The guitar store I ultimately bought my baritone Les Paul from was Hugo Helmer Music, of Burlington, Washington. I’ll confess to never having heard of them before I began questing. With the quest having reached its conclusion, I’m disappointed that I’ve pretty much blown my guitar budget for the foreseeable future. These guys were such a treat to do business with that I almost want to buy something else there, just to feel the vibe again.

Unlike most of their competitors, Justin from Hugo Helmer Music got back to me within a few hours of my original e-mail. He discovered the remaining baritone Les Pauls, and provided me with an easily-comprehensible all-inclusive price for one, with no additional sneaky charges or subsequent sticker shock. The guitar was shipped to Hugo Helmer Music from Tennessee… whereupon Justin discovered what he felt was an imperfection in the finish. He e-mailed me to apprise me of it, offering me a refund if this was a problem. His e-mail included a picture of the beast… which could also have been a stuck pixel in his camera’s image sensor.

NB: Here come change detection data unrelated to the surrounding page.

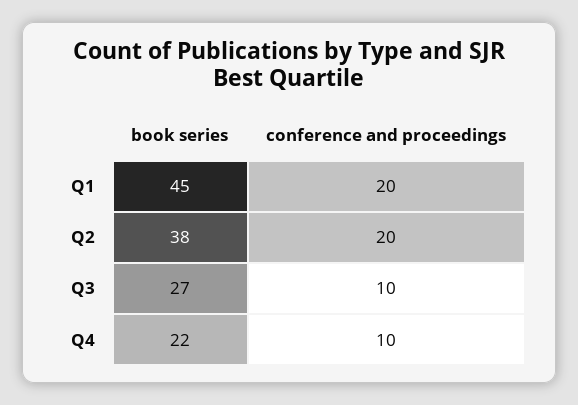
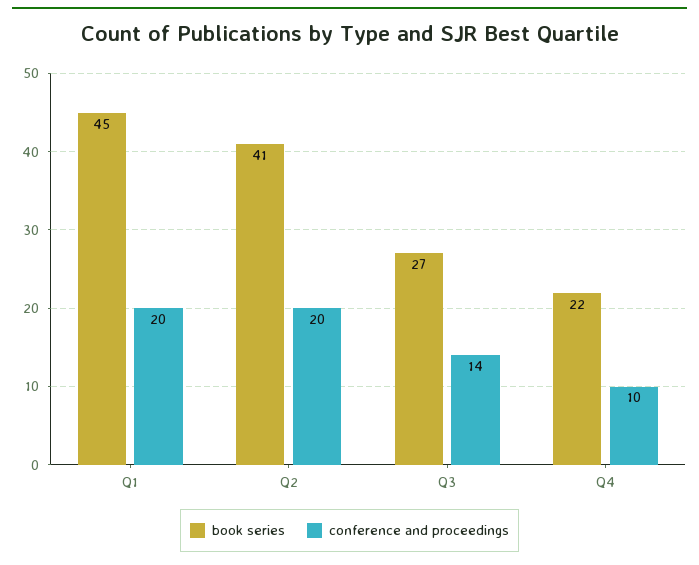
book series, Q2: 38 -> 41
conference and proceedings, Q3: 10 -> 14

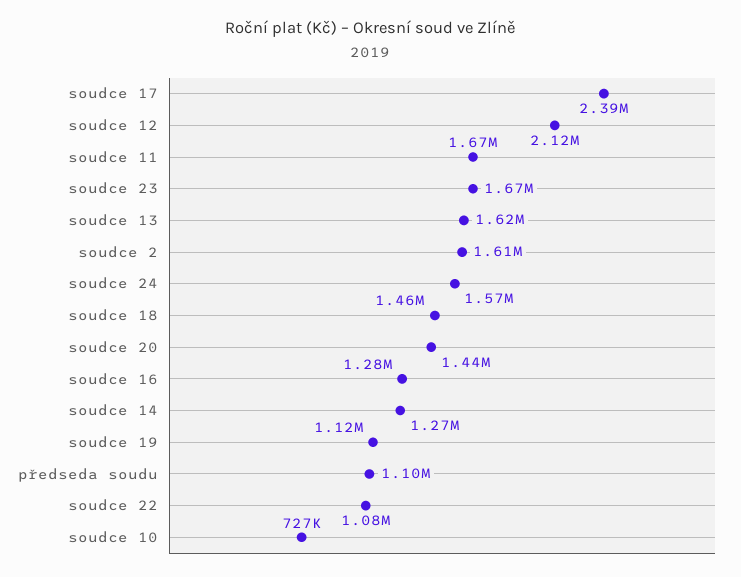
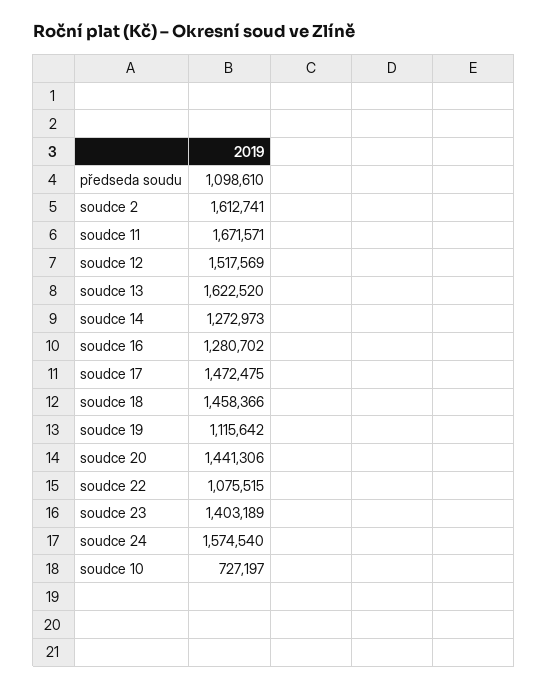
soudce 17: 2390000 -> 1472475
soudce 12: 2120000 -> 1517569
soudce 23: 1670000 -> 1403189

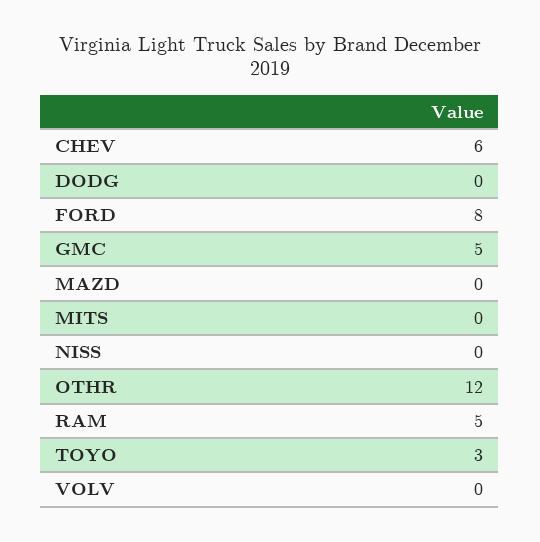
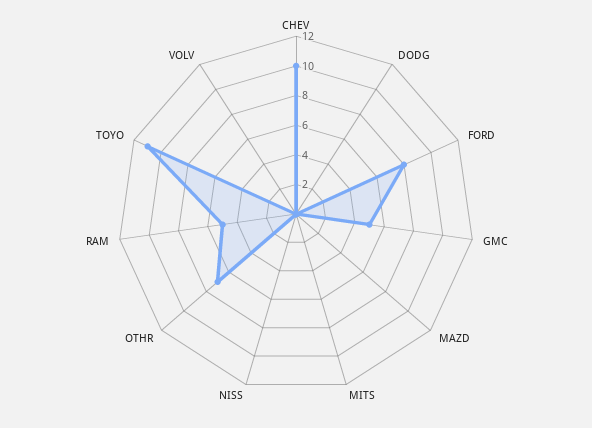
CHEV: 6 -> 10
OTHR: 12 -> 7
TOYO: 3 -> 11

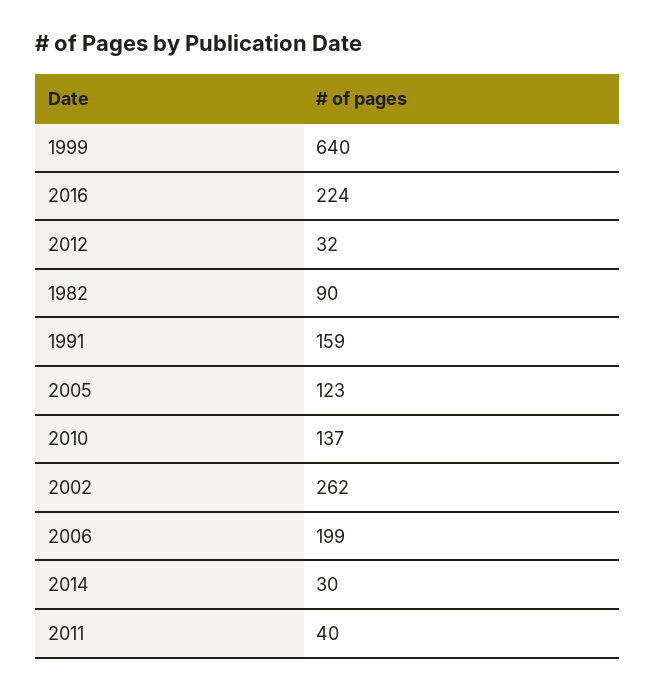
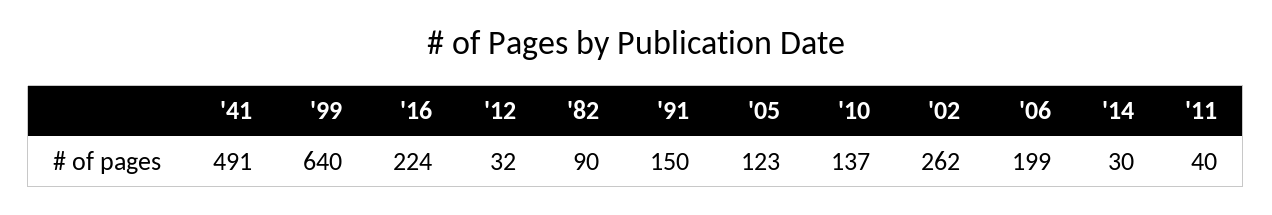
1991: 159 -> 150
'41: none -> 491

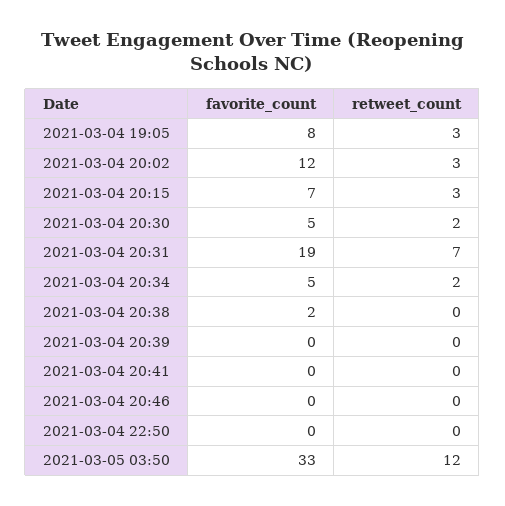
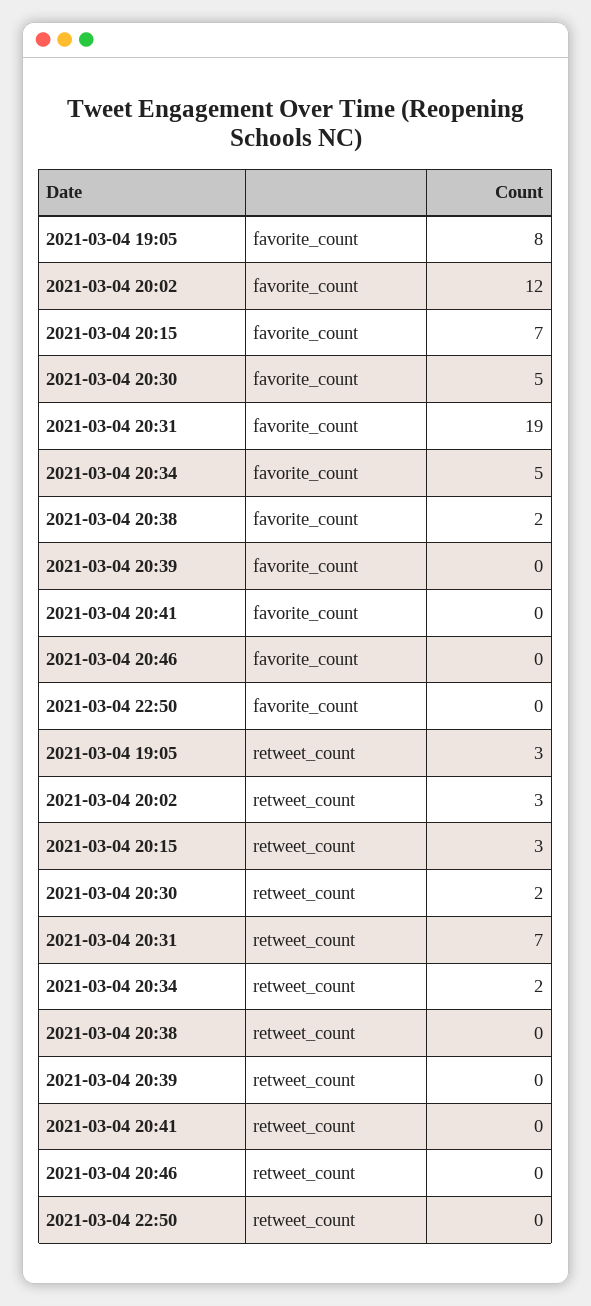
favorite_count, 2021-03-05 03:50: 33 -> none
retweet_count, 2021-03-05 03:50: 12 -> none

Justin’s eyes are clearly in much better shape than mine – I wouldn’t have noticed it if I hadn’t been alerted to its existence.

It certainly wasn’t an issue, but I was blown away by Hugo Helmer Music’s level of attention to details.

The guitar showed up here a week later, exactly as promised, in an authentic Gibson box that made the Fedex driver jealous. It’s had little rest since.

The epilog of this tale is that “no” doesn’t always mean “no” when you’re shopping for obscure stuff – doubly so for obscure guitars. Persistence rocks… or more to the point, persistence is an efficacious filter for separating retailers who’ll just take your cash and move on from those who are prepared to warp time and adjust the orbits of nearby planets if that’s what it takes to get you what you’re after.

Those latter people are really worth knowing.